Real average hourly income – which represents wage growth adjusted for inflation – fell 1% from May to June and is down 3.6% from June 2021, according to separate BLS data released on Wednesday.
“Inflation has largely eroded most of the gains,” said Kathy Jones, Charles’ chief executive officer and chief executive officer. Schwab. “People’s purchasing power goes down.”
How this can affect interest rate increases
By removing food and energy costs, which tend to represent temporary fluctuations, core prices in the CPI rose by 0.7% from May to June and by 5.9% for the 12-month period ended in June.
The Federal Reserve places particular emphasis on these core data when assessing future inflation trends, and the latest figures are likely to give the central bank the green light to continue its aggressive series of rate hikes to cool the economy and bring down higher prices. The Fed is generally expected to increase its reference rate by at least 75 basis points at its next monetary policy meeting on 26-27. July.

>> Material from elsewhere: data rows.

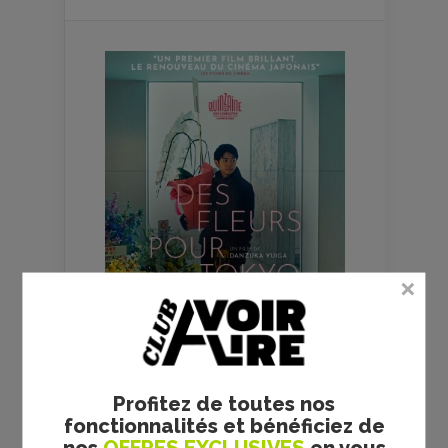
Profitez de toutes nos
fonctionnalités et bénéficiez de
FILMS
CULTES
nos
OFFRES EXCLUSIVES
en vous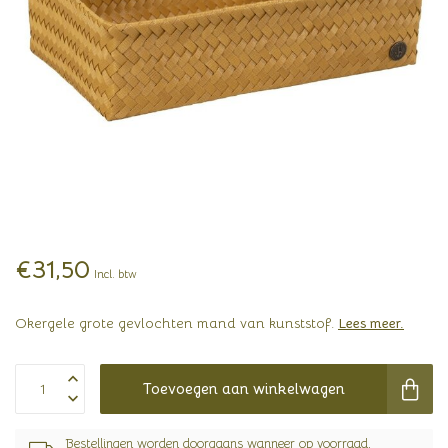
€31,50
Incl. btw
Okergele grote gevlochten mand van kunststof.
Lees meer
.
Toevoegen aan winkelwagen
Bestellingen worden doorgaans wanneer op voorraad,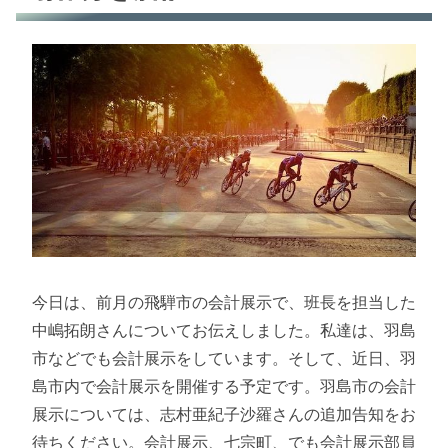
今日は、前月の飛騨市の会計展示で、班長を担当した
中嶋拓朗さんについてお伝えしました。私達は、羽島
市などでも会計展示をしています。そして、近日、羽
島市内で会計展示を開催する予定です。羽島市の会計
展示については、志村亜紀子沙羅さんの追加告知をお
待ちください。会計展示、七宗町、でも会計展示部員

Although it is too early to say whether inflation has peaked (especially given the broader volatility of the global economy), core inflation appears to have leveled off, and expectations are that it will continue to fall in comparison from year to year. said Cailin Birch, global economist at the Economist Intelligence Unit.
“What everyone is worried about is today’s inflation data or what happened yesterday, then [the Fed is] to have to work with retrospective information to make future-oriented decisions, “she said.” I think they will decide to focus on keeping inflation expectations anchored, and secure the market. And that means the higher interest rate increases, but it gives more recession risk in the future. “
CNN’s Allie Malloy contributed to this report.